From Indiana University:
Indiana University holds one of the largest and most diverse collections of motion picture film at any university in the United States. Now, thanks to its continuing partnership with Memnon Archiving Services, a Sony Group Company, many of those films will be preserved for future study and viewing.
Officials with IU’s Media Digitization and Preservation Initiative have announced the initiation of Phase II: the digitization of approximately 25,000 film reels to be completed by 2020, the university’s bicentennial. This represents one of the most ambitious programs of film digitization anywhere in the world.
Phase II will inventory, catalog, digitize, store and provide access to IU’s most important and valuable film holdings. These items comprise 12,500 hours of film. Overall, IU’s extensive film collection numbers over 100,000 items covering a wide range of genres, purposes for which they are used and scholarly disciplines that use them. They come from a diverse range of areas, including:
- Personal collections of filmmakers and collectors.
- A large number of educational films that were rented to schools, libraries and colleges across the country from before World War II.
- Home movies, amateur films, local Indiana advertisements, and commercial films and pre-production elements.

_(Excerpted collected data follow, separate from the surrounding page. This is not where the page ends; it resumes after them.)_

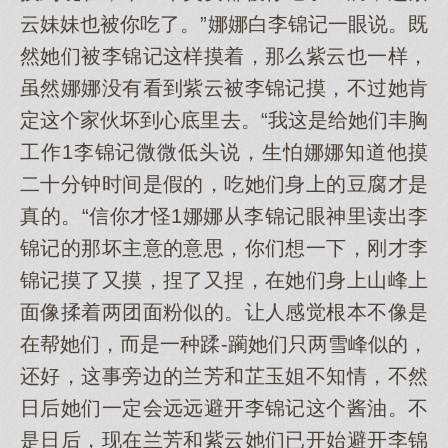
云妹妹也被你吃了。”娜娜白李锦记一眼说。既
然她们被李锦记这样摸着，那么紫云也一样，
虽然娜娜没有看到紫云被李锦记摸，不过她肯
定这个家伙坏到心底里去。“我这是给她们丰胸
工作1李锦记微微低头说，生怕娜娜知道他摸
二十分钟时间是假的，吃她们身上的豆腐才是
真的。“信你才怪1娜娜从李锦记眼神里读出李
锦记的那坏主意的意思，你们想一下，刚才李
锦记摸了又摸，捏了又捏，在她们身上山峰上
面像揉着两团面粉似的。让人感觉根本不像是
在帮她们，而是一种蹂-躏她们只两雪峰似的，
还好，这事旁边的兰芳和芷玉姐不知情，不然
日后她们一定会远远避开李锦记这个酱油。不
是日后，现在兰芳和紫云她们已开始避开李锦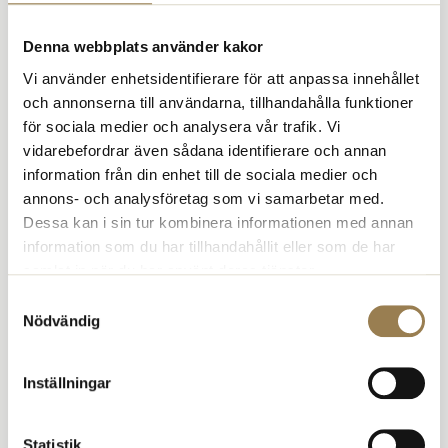
Denna webbplats använder kakor
Vi använder enhetsidentifierare för att anpassa innehållet
och annonserna till användarna, tillhandahålla funktioner
för sociala medier och analysera vår trafik. Vi
vidarebefordrar även sådana identifierare och annan
information från din enhet till de sociala medier och
annons- och analysföretag som vi samarbetar med.
Dessa kan i sin tur kombinera informationen med annan
information som du har tillhandahållit eller som de har
samlat in när du har använt deras tjänster.
Samtyckesval
Nödvändig
Inställningar
Kristina Taylor medverkade även i runda-bord-samtalet ”Rätt
representation i kunskapsstyrningen”, som arrangerades den 8 april
av Svensk sjuksköterskeförening och Svenska
Statistik
Barnmorskeförbundet. Här lyftes behovet av att säkerställa rätt och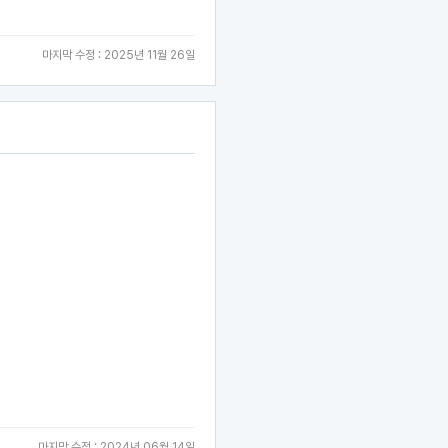
마지막 수정 : 2025년 11월 26일
마지막 수정 : 2024년 06월 14일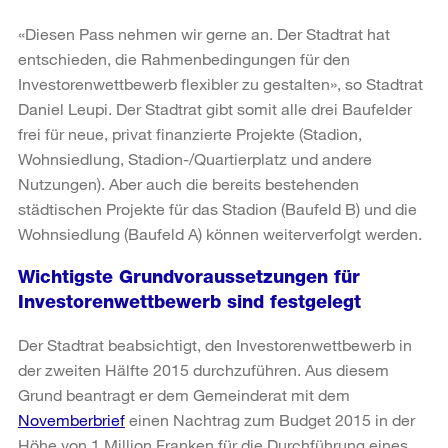
«Diesen Pass nehmen wir gerne an. Der Stadtrat hat
entschieden, die Rahmenbedingungen für den
Investorenwettbewerb flexibler zu gestalten», so Stadtrat
Daniel Leupi. Der Stadtrat gibt somit alle drei Baufelder
frei für neue, privat finanzierte Projekte (Stadion,
Wohnsiedlung, Stadion-/Quartierplatz und andere
Nutzungen). Aber auch die bereits bestehenden
städtischen Projekte für das Stadion (Baufeld B) und die
Wohnsiedlung (Baufeld A) können weiterverfolgt werden.
Wichtigste Grundvoraussetzungen für
Investorenwettbewerb sind festgelegt
Der Stadtrat beabsichtigt, den Investorenwettbewerb in
der zweiten Hälfte 2015 durchzuführen. Aus diesem
Grund beantragt er dem Gemeinderat mit dem
Novemberbrief
einen Nachtrag zum Budget 2015 in der
Höhe von 1 Million Franken für die Durchführung eines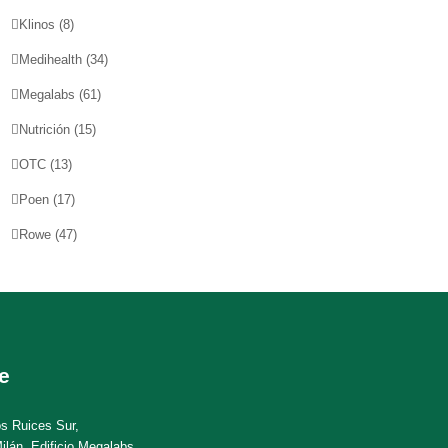
Klinos
(8)
Medihealth
(34)
Megalabs
(61)
Nutrición
(15)
OTC
(13)
Poen
(17)
Rowe
(47)
e
os Ruices Sur,
ilán, Edificio Megalabs,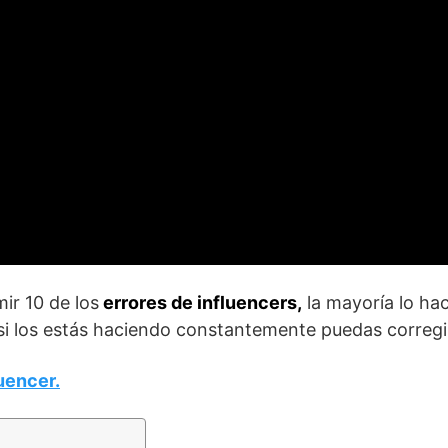
mir 10 de los
errores de influencers,
la mayoría lo hac
 si los estás haciendo constantemente puedas corregi
uencer.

The Media Digitization and Preservation Initiative is now located in the Innovation Center on the IU Bloomington campus. In April 2017, the project had outpaced its own timeline projections, with more than 200,000 priceless audio and video recordings already preserved for future generations of scholars and students.
Preservation-grade copies — whether audio, video or film — are housed in the IU Data Center and made discoverable through the work of experts at IU Libraries, including extensive metadata creation and investigation of relevant copyright considerations. The media will then become digitally accessible, primarily though the IU Library’s Media Collections Online.
“Preservation is the oldest and perhaps most fundamental mission of libraries,” Ruth Lilly Dean of University Libraries Carolyn Walters said. “We are fortunate to have such excellent partners for this important work. Once digitized and described, sharing these extremely valuable films with researchers becomes, in some cases, possible for the first time. We can pre-empt deterioration and loss while at the same time increase lawful access and impact of the collection.”